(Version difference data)

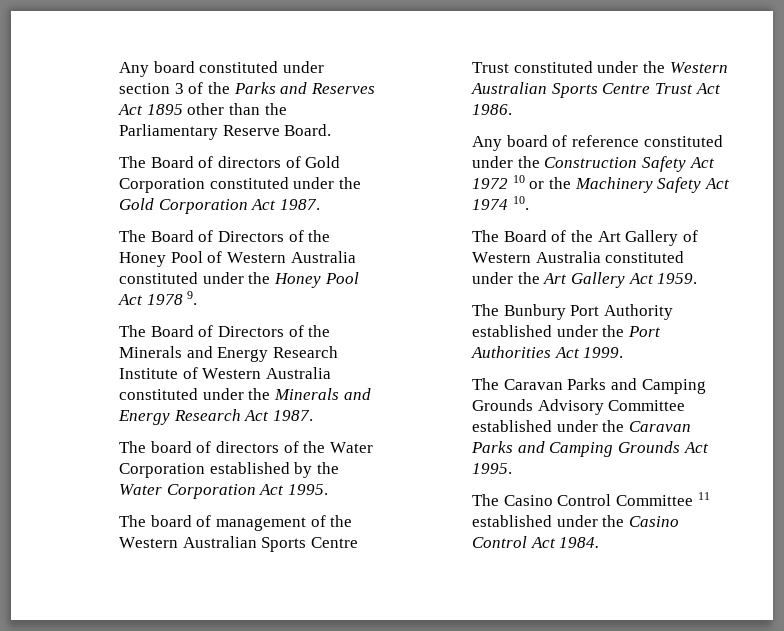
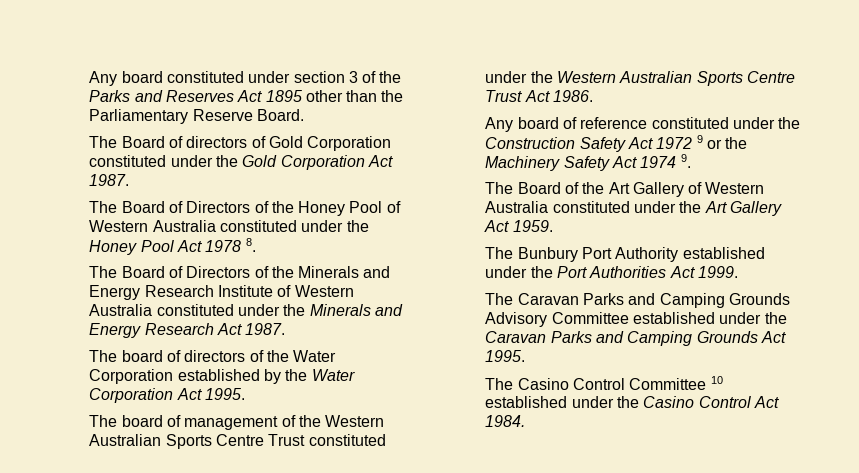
[187,291,198,305] 9. -> [245,238,256,252] 8.
[512,175,525,183] 10 -> [696,135,703,143] 9
[512,196,529,210] 10. -> [680,154,691,168] 9.
[697,492,710,500] 11 -> [710,376,723,384] 10

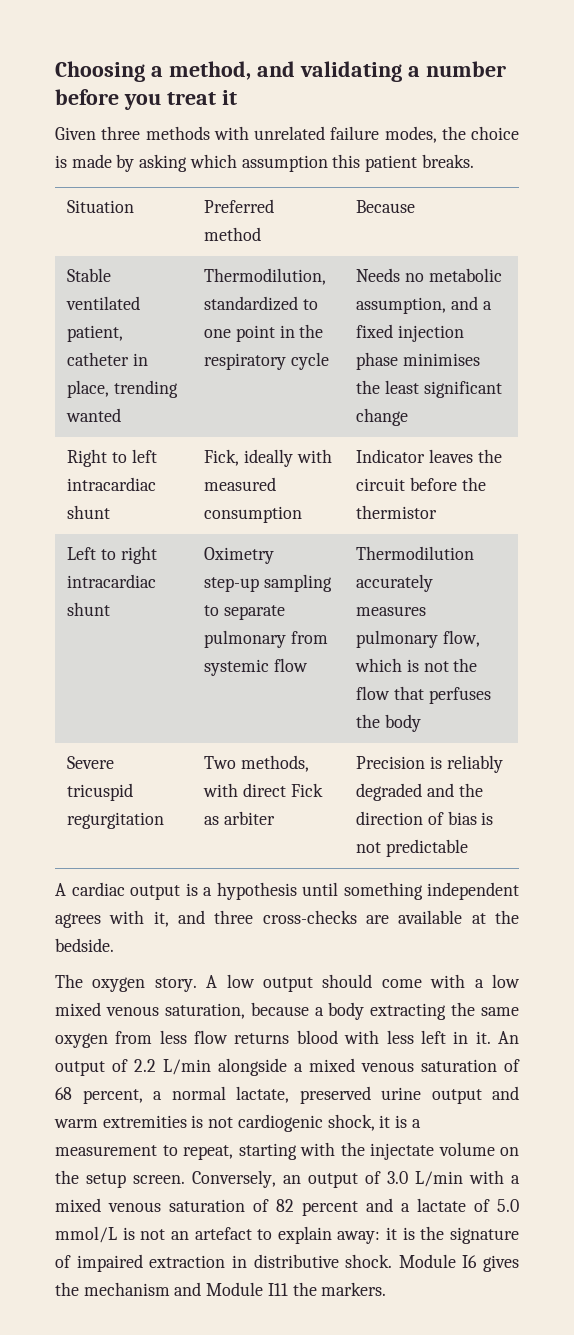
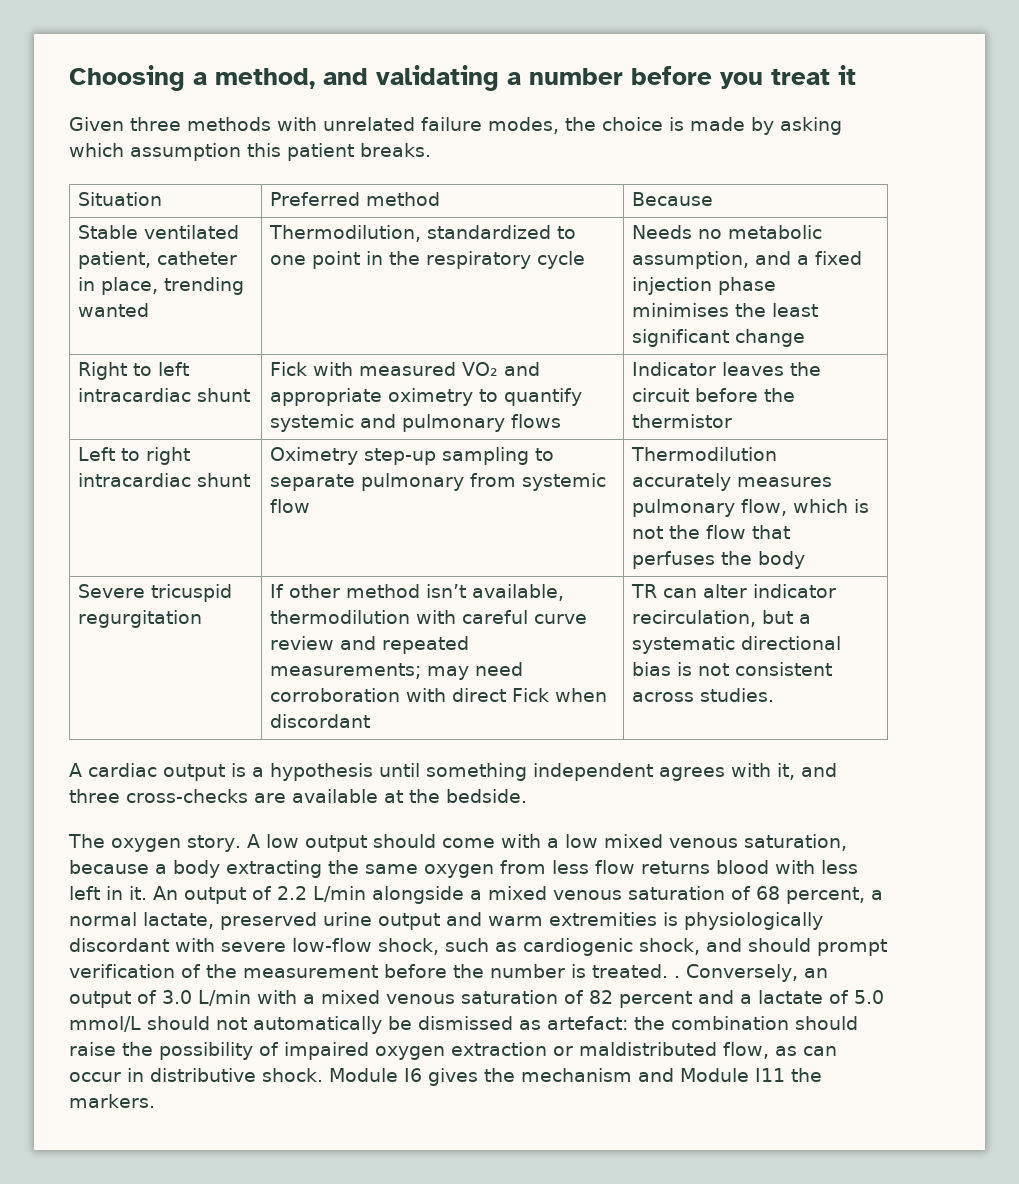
[204,449,332,467] [204,477,277,491] [204,506,303,523] Fick, ideally with measured consumption -> [270,362,541,376] [270,388,583,406] [270,414,562,432] Fick with measured VO₂ and appropriate oximetry to quantify systemic and pulmonary flows
[204,755,309,772] [203,783,323,797] [204,811,275,825] [356,755,503,773] [356,783,483,801] [356,811,494,825] [356,839,468,857] Two methods, with direct Fick as arbiter | Precision is reliably degraded and the direction of bias is not predictable -> [270,584,565,601] [270,610,588,624] [270,636,470,654] [270,662,524,680] [270,688,608,702] [270,714,371,728] [631,584,837,598] [632,610,812,627] [632,636,842,654] [632,662,833,676] [632,688,775,702] If other method isn’t available, thermodilution with careful curve review and repeated measurements; may need corroboration with direct Fick when discordant | TR can alter indicator recirculation, but a systematic directional bias is not consistent across studies.
[208,1114,421,1132] [55,1142,519,1160] [55,1170,185,1188] not cardiogenic shock, it is a measurement to repeat, starting with the injectate volume on the setup screen. -> [684,912,823,930] [69,938,887,956] [69,964,680,978] physiologically discordant with severe low-flow shock, such as cardiogenic shock, and should prompt verification of the measurement before the number is treated. .
[122,1226,519,1244] [55,1254,226,1272] is not an artefact to explain away: it is the signature of impaired extraction -> [147,1016,858,1034] [69,1042,837,1060] [69,1072,121,1082] should not automatically be dismissed as artefact: the combination should raise the possibility of impaired oxygen extraction or maldistributed flow, as can occur

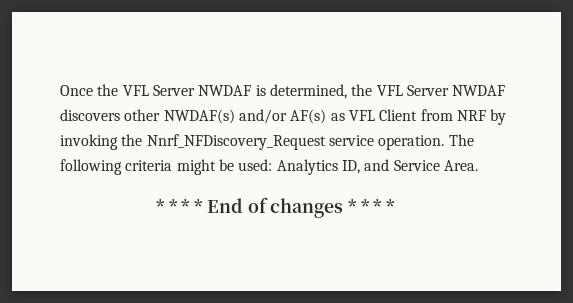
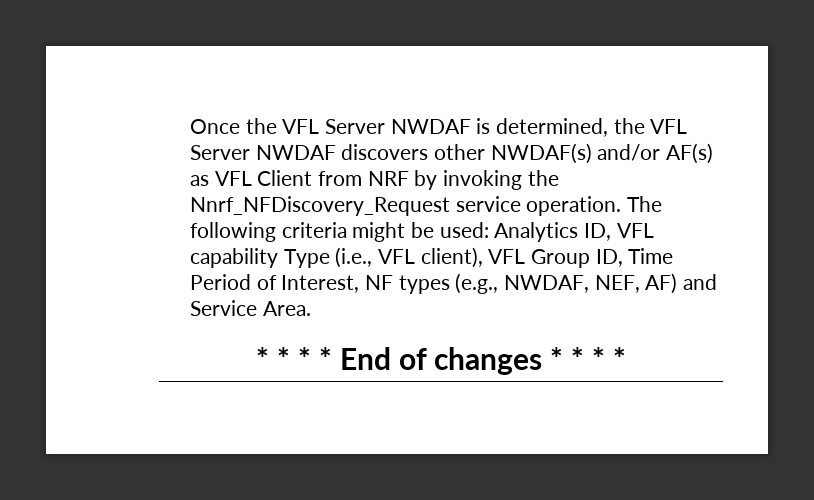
(360, 167) none -> [616,223,654,238] [189,247,674,268] [189,273,678,294] VFL capability Type (i.e., VFL client), VFL Group ID, Time Period of Interest, NF types (e.g., NWDAF, NEF, AF)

*WORK ITEM:*
Your answer should reproduce every line of the data verbatim and include no images.

*OUTPUT BELOW:*
[187,291,198,305] 9. -> [245,238,256,252] 8.
[512,175,525,183] 10 -> [696,135,703,143] 9
[512,196,529,210] 10. -> [680,154,691,168] 9.
[697,492,710,500] 11 -> [710,376,723,384] 10

[204,449,332,467] [204,477,277,491] [204,506,303,523] Fick, ideally with measured consumption -> [270,362,541,376] [270,388,583,406] [270,414,562,432] Fick with measured VO₂ and appropriate oximetry to quantify systemic and pulmonary flows
[204,755,309,772] [203,783,323,797] [204,811,275,825] [356,755,503,773] [356,783,483,801] [356,811,494,825] [356,839,468,857] Two methods, with direct Fick as arbiter | Precision is reliably degraded and the direction of bias is not predictable -> [270,584,565,601] [270,610,588,624] [270,636,470,654] [270,662,524,680] [270,688,608,702] [270,714,371,728] [631,584,837,598] [632,610,812,627] [632,636,842,654] [632,662,833,676] [632,688,775,702] If other method isn’t available, thermodilution with careful curve review and repeated measurements; may need corroboration with direct Fick when discordant | TR can alter indicator recirculation, but a systematic directional bias is not consistent across studies.
[208,1114,421,1132] [55,1142,519,1160] [55,1170,185,1188] not cardiogenic shock, it is a measurement to repeat, starting with the injectate volume on the setup screen. -> [684,912,823,930] [69,938,887,956] [69,964,680,978] physiologically discordant with severe low-flow shock, such as cardiogenic shock, and should prompt verification of the measurement before the number is treated. .
[122,1226,519,1244] [55,1254,226,1272] is not an artefact to explain away: it is the signature of impaired extraction -> [147,1016,858,1034] [69,1042,837,1060] [69,1072,121,1082] should not automatically be dismissed as artefact: the combination should raise the possibility of impaired oxygen extraction or maldistributed flow, as can occur

(360, 167) none -> [616,223,654,238] [189,247,674,268] [189,273,678,294] VFL capability Type (i.e., VFL client), VFL Group ID, Time Period of Interest, NF types (e.g., NWDAF, NEF, AF)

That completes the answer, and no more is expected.